Powerful sculptures in glass by a contemporary master.

For more than twenty-five years, in a career that brought him to the forefront of the modern Studio Glass movement, William Morris perfected
a repertoire of techniques that virtually no other American glass artist can equal.Internationally acclaimed for his compelling work with glass,
William Morris approached the demands of glassblowing and glass sculpting with an experimental eye and an innovative hand.

For Morris, glass is an endlessly intriguing material, fragile yet timeless, preserving the spontaneity
of the creative moment unlike any other medium. William Morris artworks in glass are
widely admired by artists, sought by collectors, and praised by critics.

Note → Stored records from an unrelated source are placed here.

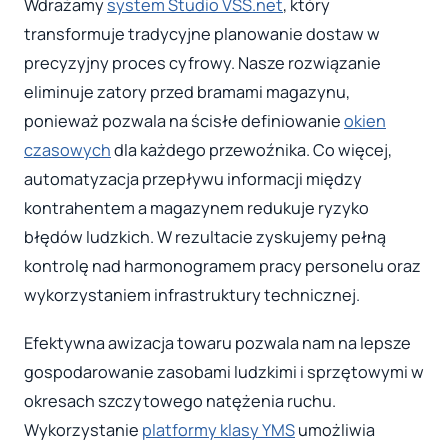
Wdrażamy
system Studio VSS.net
, który
transformuje tradycyjne planowanie dostaw w
precyzyjny proces cyfrowy. Nasze rozwiązanie
eliminuje zatory przed bramami magazynu,
ponieważ pozwala na ścisłe definiowanie
okien
czasowych
dla każdego przewoźnika. Co więcej,
automatyzacja przepływu informacji między
kontrahentem a magazynem redukuje ryzyko
błędów ludzkich. W rezultacie zyskujemy pełną
kontrolę nad harmonogramem pracy personelu oraz
wykorzystaniem infrastruktury technicznej.
Efektywna awizacja towaru pozwala nam na lepsze
gospodarowanie zasobami ludzkimi i sprzętowymi w
okresach szczytowego natężenia ruchu.
Wykorzystanie
platformy klasy YMS
umożliwia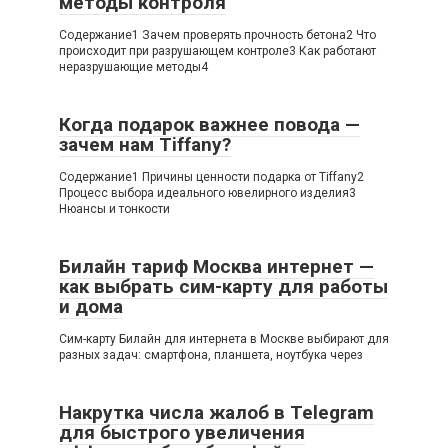
методы контроля
Содержание1 Зачем проверять прочность бетона2 Что
происходит при разрушающем контроле3 Как работают
неразрушающие методы4
Когда подарок важнее повода —
зачем нам Tiffany?
Содержание1 Причины ценности подарка от Tiffany2
Процесс выбора идеального ювелирного изделия3
Нюансы и тонкости
Билайн тариф Москва интернет —
как выбрать сим-карту для работы
и дома
Сим-карту Билайн для интернета в Москве выбирают для
разных задач: смартфона, планшета, ноутбука через
Накрутка числа жалоб в Telegram
для быстрого увеличения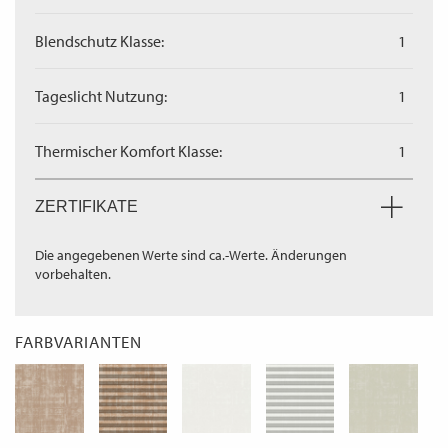
Blendschutz Klasse:
1
Tageslicht Nutzung:
1
Thermischer Komfort Klasse:
1
ZERTIFIKATE
Die angegebenen Werte sind ca.-Werte. Änderungen
vorbehalten.
FARBVARIANTEN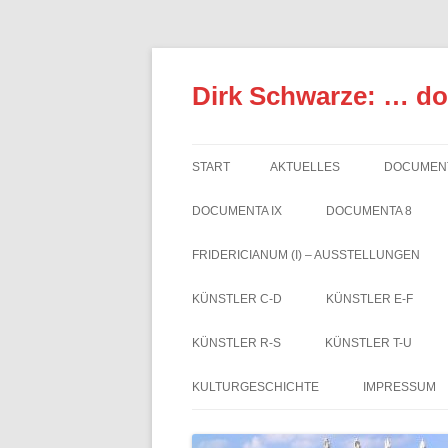
Zum
Inhalt
springen
Dirk Schwarze: … d
START
AKTUELLES
DOCUMENT
DOCUMENTA IX
DOCUMENTA 8
FRIDERICIANUM (I) – AUSSTELLUNGEN
KÜNSTLER C-D
KÜNSTLER E-F
KÜNSTLER R-S
KÜNSTLER T-U
KULTURGESCHICHTE
IMPRESSUM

He’s simply the best glass blower that America has produced. He has been able to inject content into the ravishing beauty of glass, yet he has in no way compromised the aesthetic pleasures of glass. He has brought an existential depth to glass that is entirely new.

Patterson Sims
Associate Art Director at the Seattle Art Museum

The first time I saw William Morris’ Idols I felt an electric thrill, not only because of the incredible artistic prowess each of them represents, but also because I recognized them. It was like finally finding myself before the intangible beings I had been looking for all my life, that I had glimpsed in dreams and invoked in my writing.

Isabel Allende
Author

By reminding us of the ancient past, we are confronted in Morris’ work by contrast with our troubled present. By avoiding the scolding character of political art, he proposes relief, an escape into the past that is really a window onto the present, a present that sidesteps systems and elevates custom, ritual and a masculinity under assault.

Matthew Kangas
Art Critic and Curator

In looking at Morris’s art, we are reminded of what it is to be ancient, what it is to be human; we momentarily reconnect with that elemental aspect of our psyches this is prehistoric. Beyond his technical brilliance in the craft of blowing and sculpting glass, it is Morris’s ability to enter and work within the realm of the unconscious that makes him a superior artist.

Tina Oldknow
Curator of Modern Glass, The Corning Museum of Glass

William Morris, even after his retirement in 2007, has a special place in the history of modern sculpture in glass. His anthropological empathy, his respect for communal ancestors and civilizations long past, and his uncanny ability to make glass look like everything except, well, glass, certainly created a profound body of work that continues to fascinate audiences.